## START Supplied data

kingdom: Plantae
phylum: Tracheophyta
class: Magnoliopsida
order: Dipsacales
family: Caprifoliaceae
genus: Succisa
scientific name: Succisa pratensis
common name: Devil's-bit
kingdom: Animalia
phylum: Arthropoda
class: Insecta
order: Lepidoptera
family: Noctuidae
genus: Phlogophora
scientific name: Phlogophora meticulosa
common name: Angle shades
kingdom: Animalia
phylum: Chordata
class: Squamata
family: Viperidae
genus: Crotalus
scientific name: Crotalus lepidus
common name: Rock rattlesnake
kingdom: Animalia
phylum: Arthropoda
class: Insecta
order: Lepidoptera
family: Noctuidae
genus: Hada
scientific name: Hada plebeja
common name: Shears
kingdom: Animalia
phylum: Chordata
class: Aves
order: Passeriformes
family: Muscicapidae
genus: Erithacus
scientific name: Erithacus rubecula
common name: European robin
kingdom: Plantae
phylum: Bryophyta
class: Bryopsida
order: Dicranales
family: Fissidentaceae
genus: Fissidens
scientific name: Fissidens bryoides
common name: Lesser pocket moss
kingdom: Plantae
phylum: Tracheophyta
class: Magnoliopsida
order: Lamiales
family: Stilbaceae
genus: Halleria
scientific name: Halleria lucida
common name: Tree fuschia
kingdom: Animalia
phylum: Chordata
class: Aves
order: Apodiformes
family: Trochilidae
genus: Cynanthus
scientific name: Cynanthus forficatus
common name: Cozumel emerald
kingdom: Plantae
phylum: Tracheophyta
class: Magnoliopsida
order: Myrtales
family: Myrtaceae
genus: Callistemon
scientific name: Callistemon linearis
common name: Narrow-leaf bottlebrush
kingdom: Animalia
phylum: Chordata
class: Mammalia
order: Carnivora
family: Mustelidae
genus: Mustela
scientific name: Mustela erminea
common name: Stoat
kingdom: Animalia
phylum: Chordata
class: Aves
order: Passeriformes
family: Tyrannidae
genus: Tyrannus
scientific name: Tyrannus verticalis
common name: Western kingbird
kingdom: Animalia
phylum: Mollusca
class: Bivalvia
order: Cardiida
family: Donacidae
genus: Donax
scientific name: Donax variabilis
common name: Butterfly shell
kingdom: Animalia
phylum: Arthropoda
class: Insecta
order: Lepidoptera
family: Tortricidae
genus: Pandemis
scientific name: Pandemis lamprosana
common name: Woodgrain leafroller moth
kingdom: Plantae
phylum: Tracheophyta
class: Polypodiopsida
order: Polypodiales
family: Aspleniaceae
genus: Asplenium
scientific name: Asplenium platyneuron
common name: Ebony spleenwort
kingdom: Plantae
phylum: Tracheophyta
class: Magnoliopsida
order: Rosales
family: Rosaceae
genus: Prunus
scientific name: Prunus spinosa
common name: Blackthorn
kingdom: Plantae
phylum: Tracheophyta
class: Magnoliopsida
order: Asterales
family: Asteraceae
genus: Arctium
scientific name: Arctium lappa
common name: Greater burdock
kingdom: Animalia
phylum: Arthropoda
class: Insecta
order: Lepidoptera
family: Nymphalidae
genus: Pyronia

## END Supplied data

- **The task**
Write out the records from the line with "scientific name: Erithacus rubecula" up to and including the line with "common name: Stoat", swapping "phylum" for "division" and leaving everything else unchanged.

- **Finished task**
scientific name: Erithacus rubecula
common name: European robin
kingdom: Plantae
division: Bryophyta
class: Bryopsida
order: Dicranales
family: Fissidentaceae
genus: Fissidens
scientific name: Fissidens bryoides
common name: Lesser pocket moss
kingdom: Plantae
division: Tracheophyta
class: Magnoliopsida
order: Lamiales
family: Stilbaceae
genus: Halleria
scientific name: Halleria lucida
common name: Tree fuschia
kingdom: Animalia
division: Chordata
class: Aves
order: Apodiformes
family: Trochilidae
genus: Cynanthus
scientific name: Cynanthus forficatus
common name: Cozumel emerald
kingdom: Plantae
division: Tracheophyta
class: Magnoliopsida
order: Myrtales
family: Myrtaceae
genus: Callistemon
scientific name: Callistemon linearis
common name: Narrow-leaf bottlebrush
kingdom: Animalia
division: Chordata
class: Mammalia
order: Carnivora
family: Mustelidae
genus: Mustela
scientific name: Mustela erminea
common name: Stoat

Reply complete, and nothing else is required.